One popular option for the mini-symposium format continues to be the opportunity for two-part mini-symposium sessions. This year there were 19 such double-headers, allowing an increased focus on a range of topics in industrial, computational, theoretical, and applied areas. Even more multi-part sessions were proposed, but due to space and time constraints some of these were combined into a single session (see the end of this article). Several sessions included a new option available this year: closing a longer mini-symposium session with a panel discussion on the session topic, with the speakers as the panel.

John Guckenheimer hands Dwight Barkley the JD Crawford Prize; photograph by Bernd Krauskopf
John Guckenheimer hands Dwight Barkley the JD Crawford Prize.

At a ceremony on the first evening of the conference, the SIAM Activity Group awarded the Jürgen Moser Lecture Prize and the JD Crawford Prize. The 2005 Jürgen Moser Lecture Prize was awarded to Stephen Smale (Toyota Technological Institute at Chicago) who spoke about Dynamics and Learning. The recipient of the 2005 JD Crawford Prize is Dwight Barkley (University of Warwick).

Jim Yorke with one of the Red Sock Awards; photograph by Bernd Krauskopf   The evening poster session, with dessert and coffee, has continued to be a very well attended, successful event. Jim Yorke, together with Robert Ghrist, Mark Levi, Paul Milewski, Wim van Saarloos and William Troy, who served as judges, awarded four "Red Sock Awards" for the most outstanding posters. The recipients of a (new) pair of red socks and a cash prize of $100 each were
  • Margaret Beck (Boston University)
  • Maria Leite (University of Houston)
  • Maria Carmen Romano and Marco Thiel (University of Potsdam)
  • Yulia Timofeeva (Heriot-Watt University)
Jim Yorke with one of the Red Sock Awards.
Jim York with the winners of the poster session, from left to right: Margaret Beck, Maria Leite, Marco Thiel, Maria Carmen Romano, and Yulia Timofeeva; photograph by Bernd Krauskopf
Jim York with the winners of the poster session, from left to right: Margaret Beck, Maria Leite, Marco Thiel, Maria Carmen Romano, and Yulia Timofeeva.

This year, DSWeb ran for the first time a graduate student competition for tutorials on dynamical systems; see also the featured Tutorials article. Evelyn Sander, the Section-Chief-Editor of DSWeb Tutorials, announced the winners of this contest:

  1. Sam Reid (University of Colorado at Boulder)
  2. David M. Winterbottom (University of Nottingham)
  3. Shawn C. Shadden (California Institute of Technology)
Brian Bockelman (University of Nebraska at Lincoln) was runner-up, and Sebastian M. Marotta (Boston University) and Gouhei Tanaka (University of Tokyo) received honorable mentions.
  Winners of the DSWeb Tutorials competition; photograph by Bernd Krauskopf
Winners of the DSWeb Tutorials competition.

● ● ●

Work to complete
Write the next part of the conference report, starting after its final sentence. The rows that come next are from a different source.

Record list

● ● ●

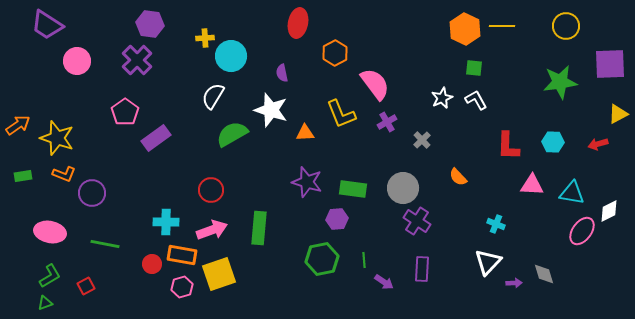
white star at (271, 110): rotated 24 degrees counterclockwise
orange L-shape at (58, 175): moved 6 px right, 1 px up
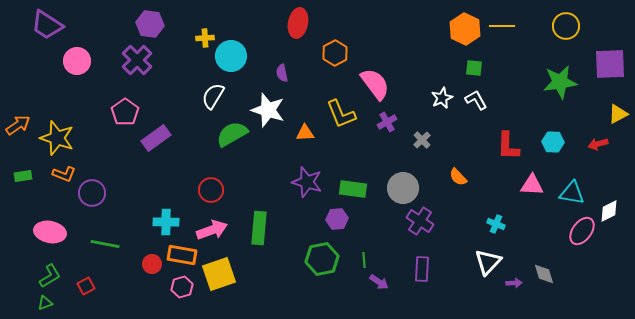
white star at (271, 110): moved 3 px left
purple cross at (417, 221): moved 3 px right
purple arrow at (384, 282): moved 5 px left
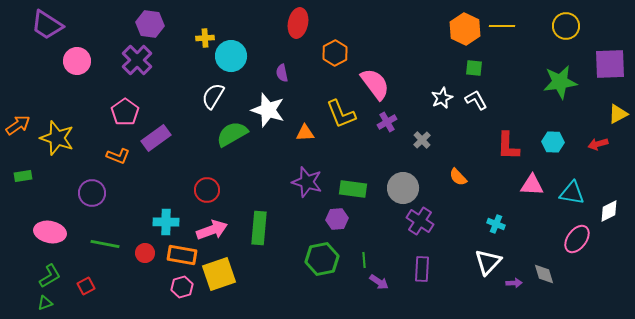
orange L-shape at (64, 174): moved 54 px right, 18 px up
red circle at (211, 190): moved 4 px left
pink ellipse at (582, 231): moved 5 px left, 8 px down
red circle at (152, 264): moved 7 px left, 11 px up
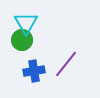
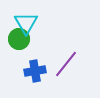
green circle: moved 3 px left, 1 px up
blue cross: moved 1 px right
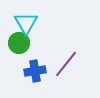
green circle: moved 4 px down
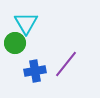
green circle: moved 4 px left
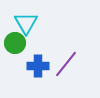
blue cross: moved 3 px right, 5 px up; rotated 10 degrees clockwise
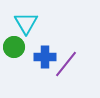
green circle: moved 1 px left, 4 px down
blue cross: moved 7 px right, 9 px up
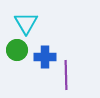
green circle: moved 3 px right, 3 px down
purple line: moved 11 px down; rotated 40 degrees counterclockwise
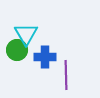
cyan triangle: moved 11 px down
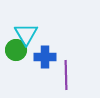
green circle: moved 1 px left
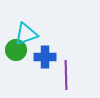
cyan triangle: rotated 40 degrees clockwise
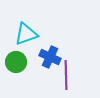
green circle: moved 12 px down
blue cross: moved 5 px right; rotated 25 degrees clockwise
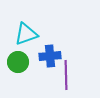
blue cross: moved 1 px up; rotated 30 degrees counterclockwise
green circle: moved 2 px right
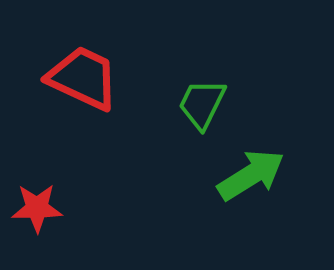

● ● ●

Exercise output
So far for the good news. The flipside of the success of the Snowbird meetings is their continued growth, seemingly without bounds: We received 128 mini-symposium submissions for Snowbird 2005, an increase by roughly 15% from the numbers for 2003, with space and time allotted in the program for only 110. This increase occurred despite announcing, and enforcing, for the first time a limit of two mini-symposium talks per speaker. Thus, we had, again for the first time, to reduce the number of sessions for reasons of space rather than quality or appropriateness of the proposed topic. This year we were able to minimize the number of rejections by combining some sessions and replacing some mini-symposia proposed as two shorter sessions with one longer session.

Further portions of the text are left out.